Trump, of course, is too crude and too hedonistic to lead America’s vast, thin-skinned power structure. Nevertheless, he is sufficiently shameless, and carries a resume and bank credit sufficient to cast a harsh light on the true presidential front-runners.
The allure of power politics has cheapened the Manhattan entertainer brand of Jon Stewart. In return, Manhattan wheeler-dealer Donald Trump—not entertainer Donald Trump—is setting Washington on its heels.
Trump has a popular, not a populist, proposition: I don’t let things fester; I deal with them.
He appeals to the millions who’ve come to believe that Washington is run by a mellow, idle class of actors and scriptwriters who worry more about reviews than results. And the smooth, carefully considered, and thoroughly researched speeches and asides of the Clintons and the Bushes only stretch out the hurt of Donald Trump.
As a reluctant betting blogger, I suspect the moderates in the Republican Party already have the candidates and so credible a prospect of retaking the White House that they’ll survive Trump by holding their delicate noses.
Trump, however, must force the Democrats to think fast.
Congresswoman Nancy Pelosi was the dealmaker who delivered Obama’s only historically significant domestic fix. The Democrat slate to replace Obama today is led by a calculator without domestic accomplishment, a smoothie who obviously won’t be beaten by her present challenger, an old pol who thinks he’s more sincere.

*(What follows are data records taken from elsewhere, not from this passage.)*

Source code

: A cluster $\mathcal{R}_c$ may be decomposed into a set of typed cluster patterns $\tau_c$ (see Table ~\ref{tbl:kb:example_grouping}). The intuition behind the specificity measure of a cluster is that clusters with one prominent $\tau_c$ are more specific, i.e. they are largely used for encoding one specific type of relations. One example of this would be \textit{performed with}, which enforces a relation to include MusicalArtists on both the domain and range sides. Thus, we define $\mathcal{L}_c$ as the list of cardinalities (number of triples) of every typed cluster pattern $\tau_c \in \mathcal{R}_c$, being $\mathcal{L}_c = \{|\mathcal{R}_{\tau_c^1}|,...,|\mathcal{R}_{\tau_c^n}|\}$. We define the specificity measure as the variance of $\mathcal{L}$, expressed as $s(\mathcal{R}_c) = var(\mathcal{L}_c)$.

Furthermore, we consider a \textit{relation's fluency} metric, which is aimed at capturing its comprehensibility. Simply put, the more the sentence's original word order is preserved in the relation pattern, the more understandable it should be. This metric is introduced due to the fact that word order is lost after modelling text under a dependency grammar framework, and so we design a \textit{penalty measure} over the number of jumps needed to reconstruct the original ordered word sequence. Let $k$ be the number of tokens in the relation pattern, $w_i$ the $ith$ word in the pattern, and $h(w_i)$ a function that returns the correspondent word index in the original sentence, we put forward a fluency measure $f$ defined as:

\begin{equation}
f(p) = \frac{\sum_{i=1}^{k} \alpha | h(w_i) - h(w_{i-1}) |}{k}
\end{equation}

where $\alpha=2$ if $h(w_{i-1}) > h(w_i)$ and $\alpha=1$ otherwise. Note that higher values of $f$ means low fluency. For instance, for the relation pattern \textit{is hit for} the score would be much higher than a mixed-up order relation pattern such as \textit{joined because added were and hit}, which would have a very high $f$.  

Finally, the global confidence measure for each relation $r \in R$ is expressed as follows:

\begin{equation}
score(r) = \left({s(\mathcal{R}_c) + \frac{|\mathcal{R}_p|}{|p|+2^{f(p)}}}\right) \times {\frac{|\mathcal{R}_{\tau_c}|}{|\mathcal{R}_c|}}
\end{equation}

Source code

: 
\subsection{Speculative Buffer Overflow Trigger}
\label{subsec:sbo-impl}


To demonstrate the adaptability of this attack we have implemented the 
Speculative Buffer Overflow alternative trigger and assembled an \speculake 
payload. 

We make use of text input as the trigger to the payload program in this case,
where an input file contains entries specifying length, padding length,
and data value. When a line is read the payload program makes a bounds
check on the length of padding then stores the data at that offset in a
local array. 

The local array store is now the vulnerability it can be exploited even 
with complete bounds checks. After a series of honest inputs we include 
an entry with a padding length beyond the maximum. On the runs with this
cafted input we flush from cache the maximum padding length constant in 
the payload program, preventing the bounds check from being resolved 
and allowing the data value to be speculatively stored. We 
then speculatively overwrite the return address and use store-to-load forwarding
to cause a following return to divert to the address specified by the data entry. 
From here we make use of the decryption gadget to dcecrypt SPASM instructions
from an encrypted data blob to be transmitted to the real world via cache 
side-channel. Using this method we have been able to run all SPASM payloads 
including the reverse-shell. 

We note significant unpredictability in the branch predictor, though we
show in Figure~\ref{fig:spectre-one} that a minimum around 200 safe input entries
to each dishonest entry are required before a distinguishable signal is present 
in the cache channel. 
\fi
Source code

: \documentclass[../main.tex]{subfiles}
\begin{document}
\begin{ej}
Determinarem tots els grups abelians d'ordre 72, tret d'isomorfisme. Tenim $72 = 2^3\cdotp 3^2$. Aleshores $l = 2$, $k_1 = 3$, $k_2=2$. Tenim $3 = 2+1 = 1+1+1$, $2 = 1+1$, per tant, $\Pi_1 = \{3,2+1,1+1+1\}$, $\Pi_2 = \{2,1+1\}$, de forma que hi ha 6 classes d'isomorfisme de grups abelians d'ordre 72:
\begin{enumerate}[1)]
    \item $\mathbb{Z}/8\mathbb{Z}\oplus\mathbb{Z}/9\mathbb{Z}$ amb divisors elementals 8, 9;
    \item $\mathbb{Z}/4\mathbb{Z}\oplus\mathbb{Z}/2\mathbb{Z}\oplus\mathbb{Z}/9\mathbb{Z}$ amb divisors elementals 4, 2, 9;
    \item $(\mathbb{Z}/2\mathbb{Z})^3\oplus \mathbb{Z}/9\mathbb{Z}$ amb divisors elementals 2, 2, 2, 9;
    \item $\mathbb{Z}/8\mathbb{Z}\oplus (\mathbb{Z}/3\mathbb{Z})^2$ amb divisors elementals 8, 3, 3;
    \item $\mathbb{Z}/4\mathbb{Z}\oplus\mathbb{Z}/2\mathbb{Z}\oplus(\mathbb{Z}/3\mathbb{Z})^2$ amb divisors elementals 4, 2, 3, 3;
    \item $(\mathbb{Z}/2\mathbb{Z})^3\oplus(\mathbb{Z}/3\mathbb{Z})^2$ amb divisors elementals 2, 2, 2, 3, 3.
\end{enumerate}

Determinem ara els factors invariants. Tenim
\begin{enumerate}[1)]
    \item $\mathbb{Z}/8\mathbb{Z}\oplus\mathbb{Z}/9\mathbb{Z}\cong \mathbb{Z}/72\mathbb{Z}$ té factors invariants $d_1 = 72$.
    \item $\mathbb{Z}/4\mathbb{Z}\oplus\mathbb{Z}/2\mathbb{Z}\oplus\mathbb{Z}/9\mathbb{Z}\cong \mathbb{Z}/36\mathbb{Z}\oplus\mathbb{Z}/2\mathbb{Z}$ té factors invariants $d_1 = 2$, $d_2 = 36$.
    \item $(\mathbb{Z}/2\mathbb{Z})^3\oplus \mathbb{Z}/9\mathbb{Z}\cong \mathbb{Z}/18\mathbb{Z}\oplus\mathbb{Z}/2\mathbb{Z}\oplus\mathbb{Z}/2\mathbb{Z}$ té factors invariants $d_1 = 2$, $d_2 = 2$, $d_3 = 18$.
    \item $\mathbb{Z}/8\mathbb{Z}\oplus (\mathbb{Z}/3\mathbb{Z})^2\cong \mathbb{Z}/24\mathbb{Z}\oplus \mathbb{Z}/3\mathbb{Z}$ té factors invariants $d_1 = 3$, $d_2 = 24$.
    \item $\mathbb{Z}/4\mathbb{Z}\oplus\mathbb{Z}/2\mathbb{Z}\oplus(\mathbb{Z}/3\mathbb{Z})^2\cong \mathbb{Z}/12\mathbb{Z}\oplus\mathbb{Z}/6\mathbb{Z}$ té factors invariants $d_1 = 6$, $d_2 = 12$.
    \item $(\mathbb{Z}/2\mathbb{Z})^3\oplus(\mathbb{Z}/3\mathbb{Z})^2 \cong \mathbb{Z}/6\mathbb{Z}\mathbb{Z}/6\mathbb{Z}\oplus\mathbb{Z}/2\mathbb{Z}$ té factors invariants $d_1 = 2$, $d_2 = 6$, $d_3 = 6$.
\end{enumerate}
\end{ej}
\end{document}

Don’t be disheartened, though, dear Democrats: thinking could be worthwhile. Read the New York Review of Books profile of Governor Andrew Cuomo by Jim Dwyer. Here’s an executive son of a bitch who makes only necessary enemies and knows more about how to be effective in politics, in this decade, than Hillary Clinton and any other candidate in either party now promising to end "gridlock" and make Washington a more businesslike American capital.